俺が初めて、美咲の家に遊びに行った時も、夜勤明けで帰って来た時バッタリ遭遇してそのまま美咲の父親に勧められ一緒に昼食を頂いたが、飾り気の無い優しい人で、俺と美咲の事も子供としてではなく一人の人間として接してくれた。
彼女の父親と逢って何となくだが美咲がもつ優しさとか温もりの根元を理解した様な気がした。

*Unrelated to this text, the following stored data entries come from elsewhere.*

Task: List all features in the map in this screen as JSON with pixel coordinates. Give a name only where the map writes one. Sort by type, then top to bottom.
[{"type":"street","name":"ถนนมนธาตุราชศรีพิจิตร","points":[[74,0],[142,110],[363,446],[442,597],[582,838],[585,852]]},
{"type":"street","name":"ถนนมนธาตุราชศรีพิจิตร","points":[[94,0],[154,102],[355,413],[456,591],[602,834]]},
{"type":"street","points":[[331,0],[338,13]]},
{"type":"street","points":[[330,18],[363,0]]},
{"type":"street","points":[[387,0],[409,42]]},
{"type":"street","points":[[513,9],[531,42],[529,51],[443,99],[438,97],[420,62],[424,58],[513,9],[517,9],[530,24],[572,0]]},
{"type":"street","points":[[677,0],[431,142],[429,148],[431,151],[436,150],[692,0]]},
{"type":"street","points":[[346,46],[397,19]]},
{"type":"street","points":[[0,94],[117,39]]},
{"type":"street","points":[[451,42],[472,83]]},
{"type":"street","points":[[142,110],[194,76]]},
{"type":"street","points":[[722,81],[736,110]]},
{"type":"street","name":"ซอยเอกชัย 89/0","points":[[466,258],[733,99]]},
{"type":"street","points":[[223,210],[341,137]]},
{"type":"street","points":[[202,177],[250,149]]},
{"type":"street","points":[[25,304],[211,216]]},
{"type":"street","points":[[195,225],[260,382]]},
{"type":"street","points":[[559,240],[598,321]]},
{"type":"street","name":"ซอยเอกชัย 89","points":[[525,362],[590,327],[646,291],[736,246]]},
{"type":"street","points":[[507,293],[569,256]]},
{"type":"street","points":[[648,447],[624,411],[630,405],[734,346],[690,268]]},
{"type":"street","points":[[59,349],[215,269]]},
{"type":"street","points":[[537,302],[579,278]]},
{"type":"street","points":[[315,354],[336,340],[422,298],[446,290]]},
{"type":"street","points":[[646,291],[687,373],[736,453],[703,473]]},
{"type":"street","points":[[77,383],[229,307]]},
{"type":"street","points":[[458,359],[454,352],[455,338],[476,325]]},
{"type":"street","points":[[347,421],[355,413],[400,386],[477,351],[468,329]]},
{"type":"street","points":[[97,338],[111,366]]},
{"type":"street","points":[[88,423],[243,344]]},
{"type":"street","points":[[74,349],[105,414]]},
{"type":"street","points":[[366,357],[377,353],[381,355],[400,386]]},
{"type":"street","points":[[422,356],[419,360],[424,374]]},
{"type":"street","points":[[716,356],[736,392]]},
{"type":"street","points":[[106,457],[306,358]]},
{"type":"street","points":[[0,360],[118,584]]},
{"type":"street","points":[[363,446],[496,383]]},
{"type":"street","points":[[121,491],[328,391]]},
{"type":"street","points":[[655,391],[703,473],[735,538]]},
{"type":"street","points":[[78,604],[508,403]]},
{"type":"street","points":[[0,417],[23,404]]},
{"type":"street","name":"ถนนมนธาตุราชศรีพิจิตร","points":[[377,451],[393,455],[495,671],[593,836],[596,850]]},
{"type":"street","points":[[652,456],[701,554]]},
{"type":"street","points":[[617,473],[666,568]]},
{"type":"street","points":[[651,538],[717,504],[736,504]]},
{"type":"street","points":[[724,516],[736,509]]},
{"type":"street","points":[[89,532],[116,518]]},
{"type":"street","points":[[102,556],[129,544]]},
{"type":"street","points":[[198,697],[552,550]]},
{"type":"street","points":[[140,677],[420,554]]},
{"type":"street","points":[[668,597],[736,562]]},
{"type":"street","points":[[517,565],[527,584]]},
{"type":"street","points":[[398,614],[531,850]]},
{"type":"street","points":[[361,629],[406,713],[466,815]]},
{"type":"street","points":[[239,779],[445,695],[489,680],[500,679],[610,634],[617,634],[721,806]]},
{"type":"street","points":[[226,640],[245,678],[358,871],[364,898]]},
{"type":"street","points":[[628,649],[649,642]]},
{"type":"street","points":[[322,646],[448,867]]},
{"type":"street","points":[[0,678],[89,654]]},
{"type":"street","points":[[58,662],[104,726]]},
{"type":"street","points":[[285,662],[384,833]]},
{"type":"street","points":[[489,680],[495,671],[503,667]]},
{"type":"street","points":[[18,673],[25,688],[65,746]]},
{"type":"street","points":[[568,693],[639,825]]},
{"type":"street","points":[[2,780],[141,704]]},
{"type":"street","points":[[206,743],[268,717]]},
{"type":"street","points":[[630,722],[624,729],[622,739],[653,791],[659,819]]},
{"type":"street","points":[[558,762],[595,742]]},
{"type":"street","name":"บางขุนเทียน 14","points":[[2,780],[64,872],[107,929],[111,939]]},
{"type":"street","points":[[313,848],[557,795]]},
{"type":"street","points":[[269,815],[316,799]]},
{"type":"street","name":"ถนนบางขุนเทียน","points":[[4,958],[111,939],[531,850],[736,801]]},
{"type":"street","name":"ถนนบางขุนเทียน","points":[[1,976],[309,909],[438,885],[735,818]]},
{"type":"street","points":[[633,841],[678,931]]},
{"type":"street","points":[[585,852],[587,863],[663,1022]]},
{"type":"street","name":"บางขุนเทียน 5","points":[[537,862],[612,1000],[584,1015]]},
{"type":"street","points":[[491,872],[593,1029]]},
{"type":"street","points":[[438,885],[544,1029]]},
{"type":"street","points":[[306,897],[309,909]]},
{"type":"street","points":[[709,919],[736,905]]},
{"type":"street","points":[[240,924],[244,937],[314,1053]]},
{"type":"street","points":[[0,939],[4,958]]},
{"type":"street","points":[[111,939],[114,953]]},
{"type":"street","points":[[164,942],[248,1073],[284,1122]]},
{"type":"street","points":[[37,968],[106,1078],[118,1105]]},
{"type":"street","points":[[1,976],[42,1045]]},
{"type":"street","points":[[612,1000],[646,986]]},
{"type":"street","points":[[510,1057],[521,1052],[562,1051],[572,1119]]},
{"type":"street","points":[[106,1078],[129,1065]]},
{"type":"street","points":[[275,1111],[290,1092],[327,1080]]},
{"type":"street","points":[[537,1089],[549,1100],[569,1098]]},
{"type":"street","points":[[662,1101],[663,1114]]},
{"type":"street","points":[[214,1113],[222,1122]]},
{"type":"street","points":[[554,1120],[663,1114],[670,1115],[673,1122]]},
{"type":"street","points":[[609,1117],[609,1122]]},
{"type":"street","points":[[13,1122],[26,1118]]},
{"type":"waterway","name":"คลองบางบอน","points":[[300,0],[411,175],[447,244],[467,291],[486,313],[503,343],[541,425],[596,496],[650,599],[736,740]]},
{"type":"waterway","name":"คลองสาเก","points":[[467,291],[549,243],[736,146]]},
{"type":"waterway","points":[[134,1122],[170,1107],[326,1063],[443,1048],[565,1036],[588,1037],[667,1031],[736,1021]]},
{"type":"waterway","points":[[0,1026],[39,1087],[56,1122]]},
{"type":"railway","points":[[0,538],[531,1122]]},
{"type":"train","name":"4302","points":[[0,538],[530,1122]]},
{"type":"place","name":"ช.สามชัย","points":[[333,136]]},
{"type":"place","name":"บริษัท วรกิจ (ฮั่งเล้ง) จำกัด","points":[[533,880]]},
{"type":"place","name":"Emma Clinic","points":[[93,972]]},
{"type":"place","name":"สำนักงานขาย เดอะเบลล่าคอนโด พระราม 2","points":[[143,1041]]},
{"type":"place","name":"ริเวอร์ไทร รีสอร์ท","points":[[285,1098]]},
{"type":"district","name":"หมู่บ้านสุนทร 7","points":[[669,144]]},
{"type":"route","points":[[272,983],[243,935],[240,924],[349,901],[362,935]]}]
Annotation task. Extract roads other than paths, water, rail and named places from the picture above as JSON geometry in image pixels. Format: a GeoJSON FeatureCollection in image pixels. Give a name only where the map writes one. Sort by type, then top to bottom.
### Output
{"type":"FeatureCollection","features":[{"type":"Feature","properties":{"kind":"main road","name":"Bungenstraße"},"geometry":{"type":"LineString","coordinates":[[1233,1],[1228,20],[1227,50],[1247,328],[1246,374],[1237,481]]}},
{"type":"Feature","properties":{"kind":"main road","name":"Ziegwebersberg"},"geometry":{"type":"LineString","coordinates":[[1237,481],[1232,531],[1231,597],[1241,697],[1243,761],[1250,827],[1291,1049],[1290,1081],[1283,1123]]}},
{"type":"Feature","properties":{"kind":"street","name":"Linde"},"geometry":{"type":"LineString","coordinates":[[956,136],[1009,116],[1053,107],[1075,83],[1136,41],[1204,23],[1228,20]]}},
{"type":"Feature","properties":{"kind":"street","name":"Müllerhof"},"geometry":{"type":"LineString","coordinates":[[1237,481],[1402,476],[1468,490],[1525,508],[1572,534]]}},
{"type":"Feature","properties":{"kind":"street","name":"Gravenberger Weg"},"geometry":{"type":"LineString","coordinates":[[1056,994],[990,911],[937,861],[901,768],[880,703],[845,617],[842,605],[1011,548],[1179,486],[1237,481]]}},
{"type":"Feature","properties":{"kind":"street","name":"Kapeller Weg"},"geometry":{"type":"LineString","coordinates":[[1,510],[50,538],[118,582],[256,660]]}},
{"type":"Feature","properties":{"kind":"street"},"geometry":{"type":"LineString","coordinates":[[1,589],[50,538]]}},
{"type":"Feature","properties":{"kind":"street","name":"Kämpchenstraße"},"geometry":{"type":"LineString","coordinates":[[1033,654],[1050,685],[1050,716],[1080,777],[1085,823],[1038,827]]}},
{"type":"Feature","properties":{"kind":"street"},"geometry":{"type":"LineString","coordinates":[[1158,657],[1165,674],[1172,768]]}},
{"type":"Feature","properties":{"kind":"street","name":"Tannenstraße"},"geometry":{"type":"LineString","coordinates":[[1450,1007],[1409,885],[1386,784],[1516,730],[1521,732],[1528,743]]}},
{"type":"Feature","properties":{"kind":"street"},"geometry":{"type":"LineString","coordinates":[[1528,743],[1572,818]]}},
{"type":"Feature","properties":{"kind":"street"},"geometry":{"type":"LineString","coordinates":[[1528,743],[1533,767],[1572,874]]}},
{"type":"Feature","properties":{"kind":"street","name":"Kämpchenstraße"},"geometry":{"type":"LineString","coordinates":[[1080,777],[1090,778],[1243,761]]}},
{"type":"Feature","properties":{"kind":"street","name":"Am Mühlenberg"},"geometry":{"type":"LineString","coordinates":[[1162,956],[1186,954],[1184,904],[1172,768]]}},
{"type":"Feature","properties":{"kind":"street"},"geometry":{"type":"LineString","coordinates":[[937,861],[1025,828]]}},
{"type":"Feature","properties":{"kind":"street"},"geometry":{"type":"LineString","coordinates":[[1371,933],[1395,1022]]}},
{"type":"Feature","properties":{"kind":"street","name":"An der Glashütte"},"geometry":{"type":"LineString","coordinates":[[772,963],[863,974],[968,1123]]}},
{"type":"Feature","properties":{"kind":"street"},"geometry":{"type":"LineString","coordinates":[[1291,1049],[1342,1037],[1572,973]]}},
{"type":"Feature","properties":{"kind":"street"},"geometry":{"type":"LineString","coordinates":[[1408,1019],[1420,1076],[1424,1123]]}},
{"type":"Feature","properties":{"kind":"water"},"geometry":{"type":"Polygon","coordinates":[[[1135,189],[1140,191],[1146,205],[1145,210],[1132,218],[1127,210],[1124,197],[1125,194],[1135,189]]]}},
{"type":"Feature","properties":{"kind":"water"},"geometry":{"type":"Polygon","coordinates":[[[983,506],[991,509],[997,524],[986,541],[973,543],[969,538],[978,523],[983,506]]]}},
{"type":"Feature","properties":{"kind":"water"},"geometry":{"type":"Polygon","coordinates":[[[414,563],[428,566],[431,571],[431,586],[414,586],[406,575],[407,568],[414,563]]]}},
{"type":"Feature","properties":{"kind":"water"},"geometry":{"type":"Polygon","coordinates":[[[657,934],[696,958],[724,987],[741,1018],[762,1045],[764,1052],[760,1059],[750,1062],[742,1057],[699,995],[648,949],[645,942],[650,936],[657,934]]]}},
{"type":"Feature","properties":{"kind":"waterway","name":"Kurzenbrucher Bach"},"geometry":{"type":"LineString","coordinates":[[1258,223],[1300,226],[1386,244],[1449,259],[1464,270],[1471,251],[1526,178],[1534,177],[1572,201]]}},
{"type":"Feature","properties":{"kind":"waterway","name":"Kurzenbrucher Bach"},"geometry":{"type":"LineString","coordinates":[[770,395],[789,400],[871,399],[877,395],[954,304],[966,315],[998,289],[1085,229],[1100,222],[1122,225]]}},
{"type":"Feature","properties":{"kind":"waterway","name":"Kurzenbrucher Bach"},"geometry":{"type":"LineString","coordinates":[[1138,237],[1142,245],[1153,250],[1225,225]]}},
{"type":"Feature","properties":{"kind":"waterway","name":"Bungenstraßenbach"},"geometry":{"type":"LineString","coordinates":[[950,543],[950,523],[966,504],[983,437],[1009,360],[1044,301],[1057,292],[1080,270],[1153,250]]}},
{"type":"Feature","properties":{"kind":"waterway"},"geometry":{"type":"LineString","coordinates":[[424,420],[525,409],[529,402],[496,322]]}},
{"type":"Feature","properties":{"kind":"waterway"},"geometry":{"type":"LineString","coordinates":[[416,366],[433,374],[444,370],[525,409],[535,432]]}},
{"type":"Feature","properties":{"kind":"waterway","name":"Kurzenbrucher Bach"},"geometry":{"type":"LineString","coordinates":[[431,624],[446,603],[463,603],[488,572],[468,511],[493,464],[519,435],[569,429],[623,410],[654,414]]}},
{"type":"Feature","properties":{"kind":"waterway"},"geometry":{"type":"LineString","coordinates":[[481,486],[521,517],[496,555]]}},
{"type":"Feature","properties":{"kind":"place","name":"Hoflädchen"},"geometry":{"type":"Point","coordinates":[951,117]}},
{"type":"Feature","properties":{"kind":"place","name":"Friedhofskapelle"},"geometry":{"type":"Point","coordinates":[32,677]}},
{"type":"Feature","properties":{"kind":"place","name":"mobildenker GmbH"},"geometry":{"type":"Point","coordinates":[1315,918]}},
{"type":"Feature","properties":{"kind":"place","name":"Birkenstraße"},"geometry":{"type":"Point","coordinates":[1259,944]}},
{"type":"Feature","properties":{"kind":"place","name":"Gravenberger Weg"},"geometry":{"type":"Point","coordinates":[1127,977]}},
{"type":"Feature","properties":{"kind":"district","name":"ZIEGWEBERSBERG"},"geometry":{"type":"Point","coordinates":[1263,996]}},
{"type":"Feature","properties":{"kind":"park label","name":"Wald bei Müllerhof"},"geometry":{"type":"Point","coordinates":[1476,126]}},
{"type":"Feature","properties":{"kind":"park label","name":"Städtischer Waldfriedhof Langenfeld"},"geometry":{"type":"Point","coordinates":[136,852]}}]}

そんな人だから、俺は初めて逢った日に、俺達の将来の事を話したのかもしれない。
俺の話しを聞いて少し困ってはいたが
「その気持ちを二人が大切にしていたら私は良いと思うよ。」
優しく話してくれた。
「もうすぐ桜が咲くね。」
彼女は、俺の隣で寝転がって頭上にある桜の蕾を見ながら呟いた。
「あぁ…そしたら二人でお花見だなぁ。」
「うん♪一緒に桜見ようね♪」
俺達は、まだ見ぬ桜の花びらに思いを寄せながら手を繋いだ。
彼女の小さな手から、熱が伝わる。
その熱は、彼女が今俺の隣にこうして一緒にいることを改めて確認させてくれる。
それが俺にとって何よりも幸せなことだった。
俺は、寝転がっている彼女を覆い被せるように身体を重ねキスをした。